Athens, Greece, September 25, 2018 — Asylum seekers living at Moria, the reception and identification centre for new arrivals to Lesbos, are contemplating suicide in alarming numbers. So says the International Rescue Committee in “Unprotected, Unsupported, Uncertain: Recommendations to improve the mental health of asylum seekers on Lesbos,” a briefing released today which outlines steps that need to be taken, urgently, to address the escalating mental health needs of those who reside at Moria.
The majority of those being hosted at Moria are refugees from Syria,Iraq and Afghanistan. They are fleeing conflict. Already deeply traumatized by what they have experienced in their homes and along the treacherous journey to Europe, conditions at Moria only exacerbate that trauma.
Moria is dangerously overcrowded. It has the capacity for 3,100 people, and yet currently hosts over 8,500. Asylum seekers are expected to live in conditions which do not meet humanitarian standards. Approximately eighty-four people share one shower. Approximately seventy-two people share one toilet. The sewage system is so overwhelmed that raw sewage has been known to reach the mattresses where children sleep, and flows untreated into open drains and sewers. Fights are a daily occurrence. Riots, which force refugees to flee the site, happen far too often. Women are particularly vulnerable and do not feel safe.
And that is only part of it.
From health care to legal aid, every service provider at Moria is overwhelmed and does not have adequate staffing to support the needs of those who reside there. Asylum seekers must wait months, if not over a year, to have their asylum claims heard. Information is erratic at best. Staff have walked off the job more than once, such is their objection to working conditions.
Mental health support at Moria is limited. There are only 5 psychologists operating inside Moria and they find it difficult to work in these conditions. Limited to one container, private counselling sessions are next to impossible. Staffing does not come close to meeting the need.
The IRC, which has been responding on the island of Lesbos since July 2015, opened a mental health centre for residents of Moria in March of this year. Almost thirty percent of our clients have attempted suicide either before or since arriving on Lesbos. Sixty percent of our clients have considered suicide. Our work is impeded by the fact that our clients must return to Moria once they have attended our centre.
Moria is “moral torture,” one client told us. “It is a humanitarian catastrophe.” An Iraqi father who resides at Moria attempted suicide the day before we met him. Although he is traveling with four children he told us: “I forgot about my children in this moment.” A Syrian mother who had escaped Ghouta with her young family told us that she desperately would like to see a psychologist. “I saw a lot of people die in front of my eyes. I was so afraid for my daughters,” she says. Her youngest daughter was injured in a chemical attack on Ghouta, Syria. The family spent five months apart as they waited for her to recover, physically. The psychological impact of what she has been through is unknown.
Much more has to be done, immediately, to ensure that both conditions at Moria are improved dramatically, and that these men, women, children have the mental health support that they so desperately need.
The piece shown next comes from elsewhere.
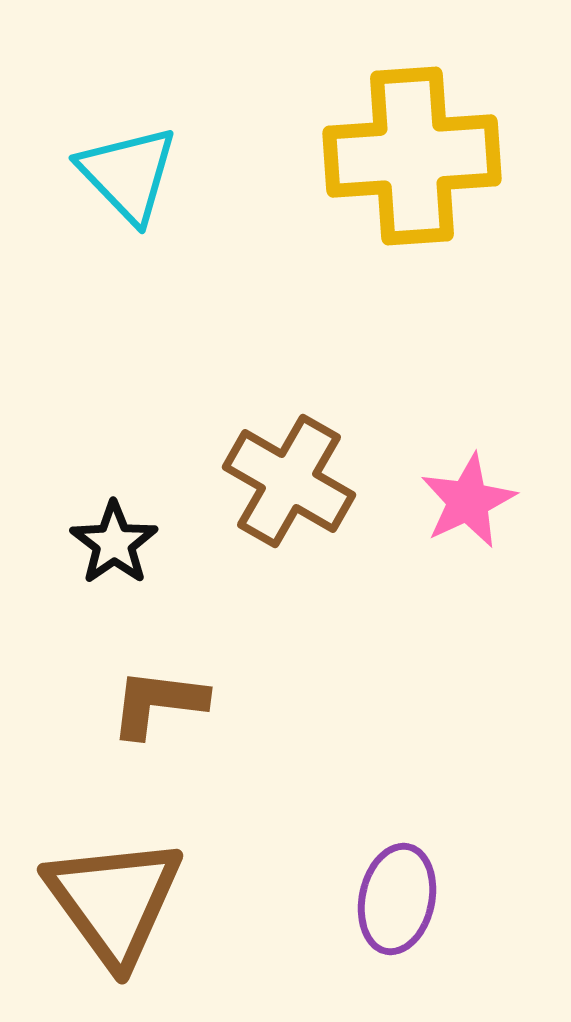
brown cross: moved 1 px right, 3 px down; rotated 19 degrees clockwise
The IRC’s briefing outlines practical recommendations for the Greek government, EU leaders and both public and private donors to urgently improve mental health support for asylum seekers.
The International Rescue Committee’s Greece country director, Jana Frey says:
“While we welcome the Greek government’s efforts this weekend to start to decongest Moria, this effort must be sustained. We need a long-term strategy that ensures we never again see conditions like this at Moria. They cannot be similar to the attempts we have seen to-date, which have been spasmodic at best.”
The International Rescue Committee’s lead psychologist on Lesbos, Kiki Michailidou says:
“That sixty percent of our clients have considered suicide is a somber reflection of the mental health needs at Moria. IRC psychologists are merely chipping away at an iceberg. Too many have lost loved ones because of conflict. Children have witnessed things children should never see. They need to be assured of proper care when they arrive to Europe, and that includes psychological support something which is, right now, seriously lacking at Moria, and is putting people’s lives at increased risk.”
The International Rescue Committee’s head of advocacy in Brussels, Imogen Sudbery says:
“As EU leaders consider so-called “control centres” across Europe, conditions on the Greek islands must give them pause. The focus right now must be on ways to ensure greater, more effective responsibility sharing across the EU for those who continue to arrive, not just to Greece but to Spain and Italy as well. Other member states must urgently step up and agree to support these countries. It is short-sighted, ineffective, and counterproductive to believe that these countries can carry all of the responsibility on their own.
“Conditions on the islands must also put into question the proposed disembarkation platforms in North Africa. If Europe struggles to enforce humanitarian standards in migration centers on its own shores, what hope do they realistically have of getting it right overseas?”